We used TensorFlow’s Keras packages to train on all 24k album release years & popularity scores. We trained for 100 epochs, and adjusted layer complexity through trial and error until getting a relatively small MAE (mean absolute error) and decent loss curve. Dropout layers were added to avoid overfitting, our loss was measured using mean squared error, and prediction accuracy was measured using mean absolute error. This network again did not give great accuracy in its predictions, but it did capture the general trend of reviews slightly decreasing over time then stagnating somewhat. Incorporating popularity into this model apparently didn’t seem to have as much of a significant effect.
#CONCLUSION:
We learned a lot about data collection, data analysis, machine learning, and language processing through this rather complicated problem.
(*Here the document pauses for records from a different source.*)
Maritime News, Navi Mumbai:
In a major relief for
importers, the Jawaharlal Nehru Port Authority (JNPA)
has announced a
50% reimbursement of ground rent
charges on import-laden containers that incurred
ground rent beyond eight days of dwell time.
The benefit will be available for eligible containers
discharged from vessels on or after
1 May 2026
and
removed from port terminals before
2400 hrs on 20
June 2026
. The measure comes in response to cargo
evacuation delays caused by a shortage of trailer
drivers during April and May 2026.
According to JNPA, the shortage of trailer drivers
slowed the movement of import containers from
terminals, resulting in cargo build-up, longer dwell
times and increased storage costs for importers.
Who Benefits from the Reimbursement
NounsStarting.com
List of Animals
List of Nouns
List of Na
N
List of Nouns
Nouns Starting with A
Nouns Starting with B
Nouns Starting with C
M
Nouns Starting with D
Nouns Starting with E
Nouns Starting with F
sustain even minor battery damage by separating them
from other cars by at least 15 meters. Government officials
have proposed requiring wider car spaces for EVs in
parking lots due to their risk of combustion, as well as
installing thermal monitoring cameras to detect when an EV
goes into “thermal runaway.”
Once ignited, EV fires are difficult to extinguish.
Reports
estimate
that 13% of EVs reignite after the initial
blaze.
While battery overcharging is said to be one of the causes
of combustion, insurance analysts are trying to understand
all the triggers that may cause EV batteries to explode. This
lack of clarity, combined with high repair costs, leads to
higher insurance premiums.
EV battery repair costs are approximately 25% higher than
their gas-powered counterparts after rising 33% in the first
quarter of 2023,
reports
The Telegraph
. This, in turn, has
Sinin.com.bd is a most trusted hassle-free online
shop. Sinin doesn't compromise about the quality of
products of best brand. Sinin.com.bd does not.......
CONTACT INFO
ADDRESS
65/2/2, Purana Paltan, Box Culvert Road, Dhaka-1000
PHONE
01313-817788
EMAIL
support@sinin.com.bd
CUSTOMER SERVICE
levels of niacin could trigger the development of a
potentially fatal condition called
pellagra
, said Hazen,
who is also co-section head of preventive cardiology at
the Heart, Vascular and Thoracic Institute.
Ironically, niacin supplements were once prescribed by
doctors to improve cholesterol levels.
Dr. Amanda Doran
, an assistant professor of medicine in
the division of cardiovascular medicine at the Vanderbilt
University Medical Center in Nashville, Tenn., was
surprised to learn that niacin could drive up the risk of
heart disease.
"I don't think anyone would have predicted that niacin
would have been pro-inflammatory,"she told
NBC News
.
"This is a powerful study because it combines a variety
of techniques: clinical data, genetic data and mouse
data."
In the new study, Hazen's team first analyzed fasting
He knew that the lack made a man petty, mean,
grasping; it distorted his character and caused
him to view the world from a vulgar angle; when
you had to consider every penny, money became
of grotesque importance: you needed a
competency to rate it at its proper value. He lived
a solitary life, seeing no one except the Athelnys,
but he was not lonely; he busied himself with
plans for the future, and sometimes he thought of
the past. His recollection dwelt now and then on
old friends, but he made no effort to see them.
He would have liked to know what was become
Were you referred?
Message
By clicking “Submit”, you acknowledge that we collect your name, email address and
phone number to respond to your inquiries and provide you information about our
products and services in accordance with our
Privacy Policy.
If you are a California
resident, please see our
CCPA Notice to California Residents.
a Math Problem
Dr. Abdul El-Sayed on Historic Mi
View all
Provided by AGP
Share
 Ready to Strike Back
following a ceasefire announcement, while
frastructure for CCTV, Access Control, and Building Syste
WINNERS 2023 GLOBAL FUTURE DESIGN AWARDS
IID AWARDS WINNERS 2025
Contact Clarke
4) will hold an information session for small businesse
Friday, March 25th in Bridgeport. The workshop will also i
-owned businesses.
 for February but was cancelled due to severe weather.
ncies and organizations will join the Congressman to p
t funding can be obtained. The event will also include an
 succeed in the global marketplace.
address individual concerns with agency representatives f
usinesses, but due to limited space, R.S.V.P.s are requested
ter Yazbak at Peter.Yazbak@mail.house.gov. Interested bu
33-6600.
We faced many obstacles, and had to course correct a few times, but we are proud of the work we’ve done. Ultimately, we were not able to build a predictive model that was impressively accurate, but there are a few improvements we could make in the future if we had more time:
Spotify offers thousands of genre options, and multiple can be assigned to a single album. Though it would be impractical to train a neural network on each of these genres being present as a unique input to the network, there is a way we could incorporate genre into our prediction network. We would have to develop a sort of mapping from all or most of the genres present in the dataset to a smaller, more manageable set of more general genres to use as inputs. For more advanced NLP of the reviews it would be useful to use a large pre-trained model that has been trained on data orders of magnitudes larger than our review dataset. If we were to use one of these, it would be possible to implement transfer learning to more closely capture more nuanced tones in reviews. From here we could have more accurate predictions related to the presence of certain types of tone, or even build a generative model that would create Pitchfork-esque reviews for a given album. Once a satisfactory prediction network is set up, it would be convenient for users to be able to upload an un-reviewed album to a frontend that is hooked up to our code. This front end would take the title / link of an album, query the Spotify API for statistics, and then use our trained neural network to output a predicted score (or maybe even generated review).